When the UNEDIC agreement was renewed in December 1996, management and unions did not reach agreement on a new version of the unemployment benefits system specific to artists and technicians in show business (film production, radio, television, theatre and other show business industries). These 100,000 or so workers are ineligible for unemployment benefit unless they have worked for 507 hours (or received 43 one-off payments) during the previous 12 months. According to these criteria, almost 40,000 of them (40%) are currently ineligible. The CNPF questions the continued existence of this special system dating back to the end of the 1960s, and wants to bring it into line with that of temporary workers (who have to have worked for 676 hours in the previous eight months), on the pretext that there is a chronic and deepening deficit in the system, which is actually financed by private sector staff and employers paying into the state contribution scheme (on the principle of "interprofessional solidarity"). As far as the unions are concerned (CGT, FO, CFDT, CFTC and the CGC), such a move would immediately exclude many workers in the performing arts, just at the moment when UNEDIC is showing an FFR 11.2 billion surplus.

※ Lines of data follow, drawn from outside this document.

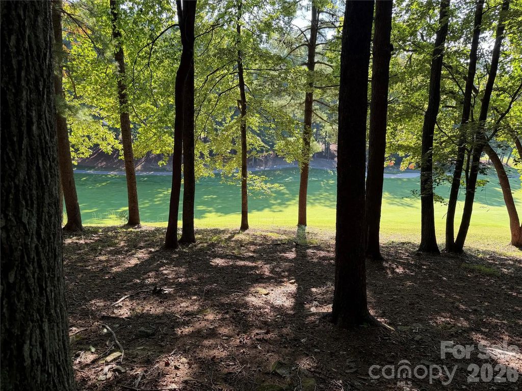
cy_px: 196
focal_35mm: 24
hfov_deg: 71.6
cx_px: 261
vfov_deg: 56.8
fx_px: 362
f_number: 1.78
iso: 80
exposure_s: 1/370
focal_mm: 6.76
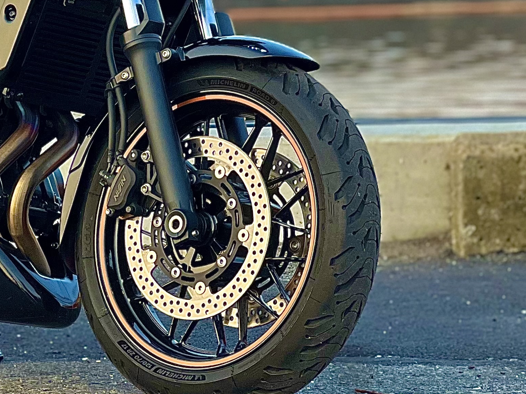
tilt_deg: -1.8
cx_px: -40
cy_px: 74
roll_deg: +2.2
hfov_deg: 9.8
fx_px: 3054
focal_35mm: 201
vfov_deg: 7.4
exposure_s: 1/121
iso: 100
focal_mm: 9
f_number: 2.8
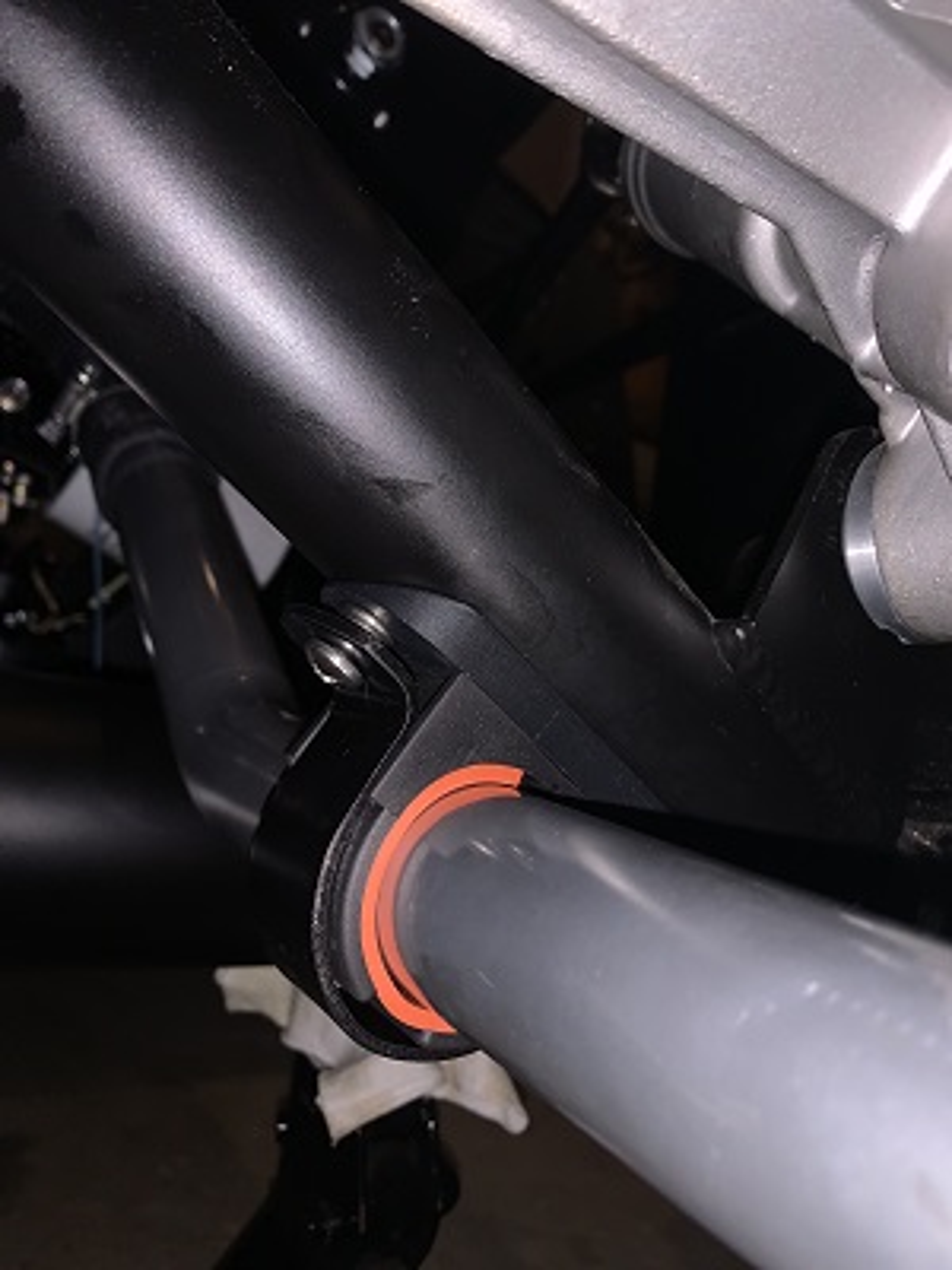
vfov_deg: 67.3
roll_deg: -10.2
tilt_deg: +0.9
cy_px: 635
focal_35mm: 26
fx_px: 953
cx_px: 476
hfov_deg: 53.1
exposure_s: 1/48
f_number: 1.8
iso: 40
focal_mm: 4.25
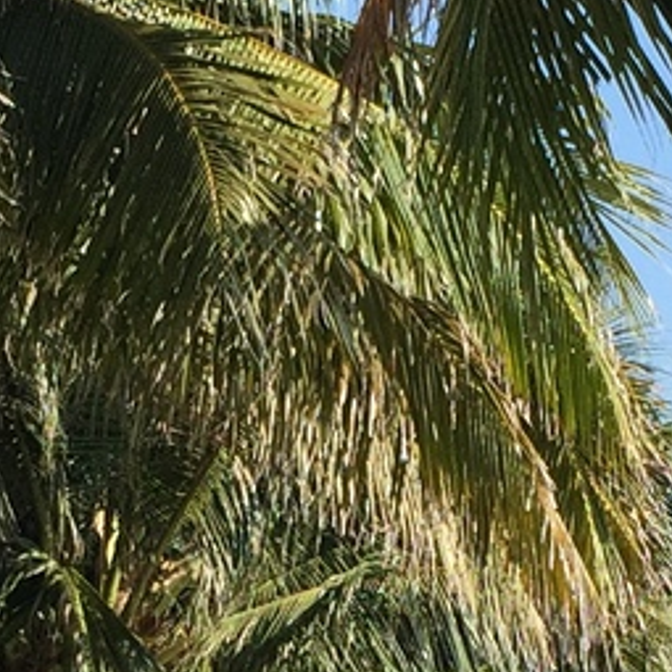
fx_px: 3536
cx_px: 322
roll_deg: -0.9
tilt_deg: +2.2
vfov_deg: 10.7
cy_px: 764
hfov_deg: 10.9
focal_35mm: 161
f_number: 2.2
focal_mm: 4.15
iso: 32
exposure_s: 1/1522
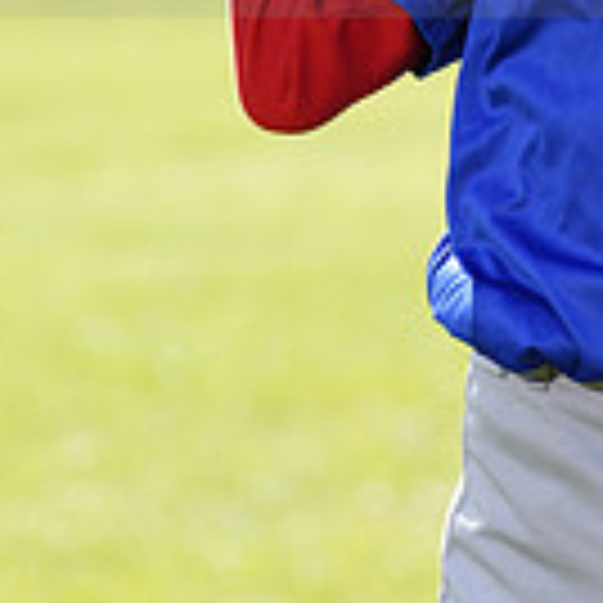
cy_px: -115
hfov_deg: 3.3
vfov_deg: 3.3
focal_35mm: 533
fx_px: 10504
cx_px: 734
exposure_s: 1/250
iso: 100
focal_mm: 145
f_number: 5
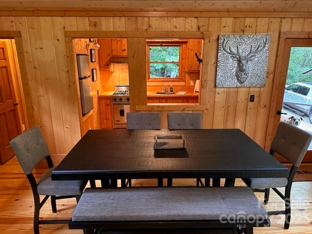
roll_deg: +0.1
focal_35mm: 24
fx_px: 216
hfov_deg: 71.6
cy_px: 117
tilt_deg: -16.2
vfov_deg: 56.8
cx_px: 156
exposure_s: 1/40
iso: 640
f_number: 1.78
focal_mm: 6.86
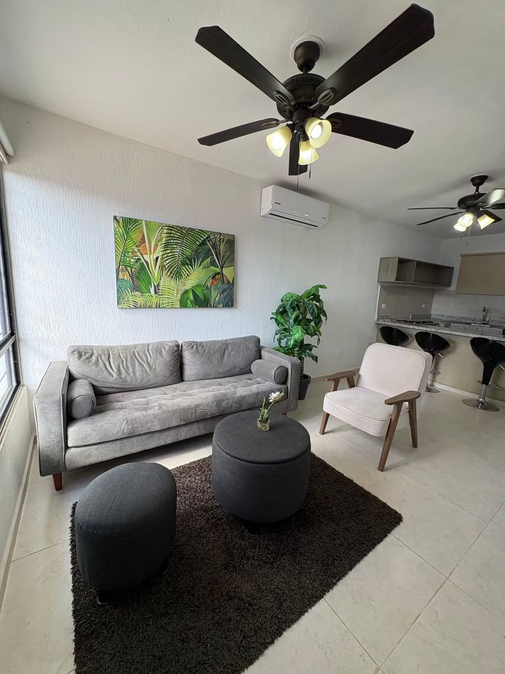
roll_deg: -2.6
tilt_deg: -10.1
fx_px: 272
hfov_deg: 85.7
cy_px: 337
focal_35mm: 14
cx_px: 252
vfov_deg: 102.1
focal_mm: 2.22
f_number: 2.2
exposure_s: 1/120
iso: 64
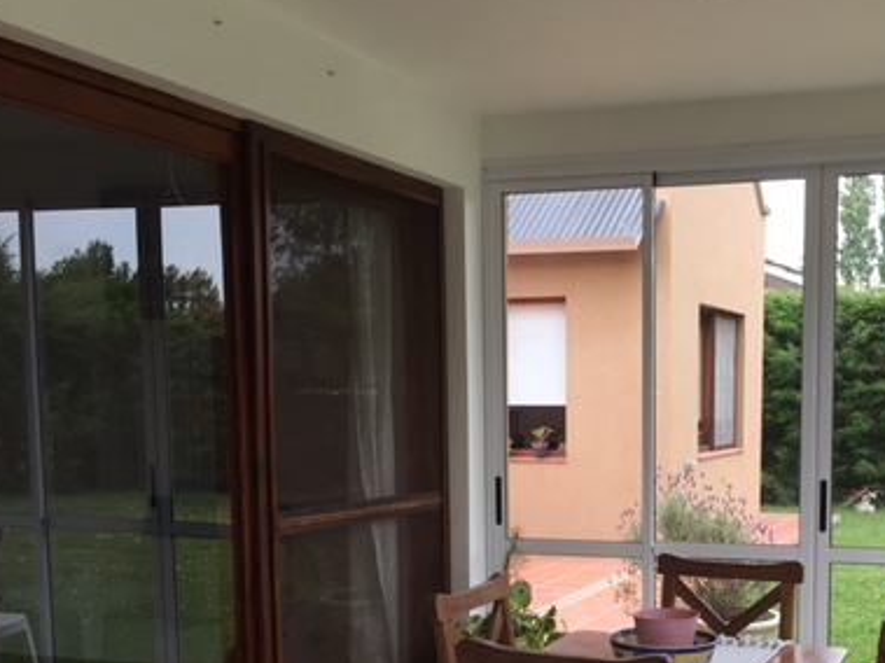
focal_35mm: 49
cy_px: 544
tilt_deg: -7.0
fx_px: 1252
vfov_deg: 28.9
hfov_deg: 38.3
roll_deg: -0.7
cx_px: 619
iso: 32
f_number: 2.2
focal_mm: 4.15
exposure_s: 1/100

In a strife-ridden atmosphere, marked by a number of different types of protest carried out by performance arts industry workers, ranging from demonstrations to occupations of several regional state buildings, the Government has had to appoint a mediator. The present system was thus extended to 30 April 1997. Before then, a draft agreement may be signed by Government, management and unions, specifying the conditions under which the system would function. This reform raises the wider question of the importance attributed to cultural expression in French society, and the way it is financed.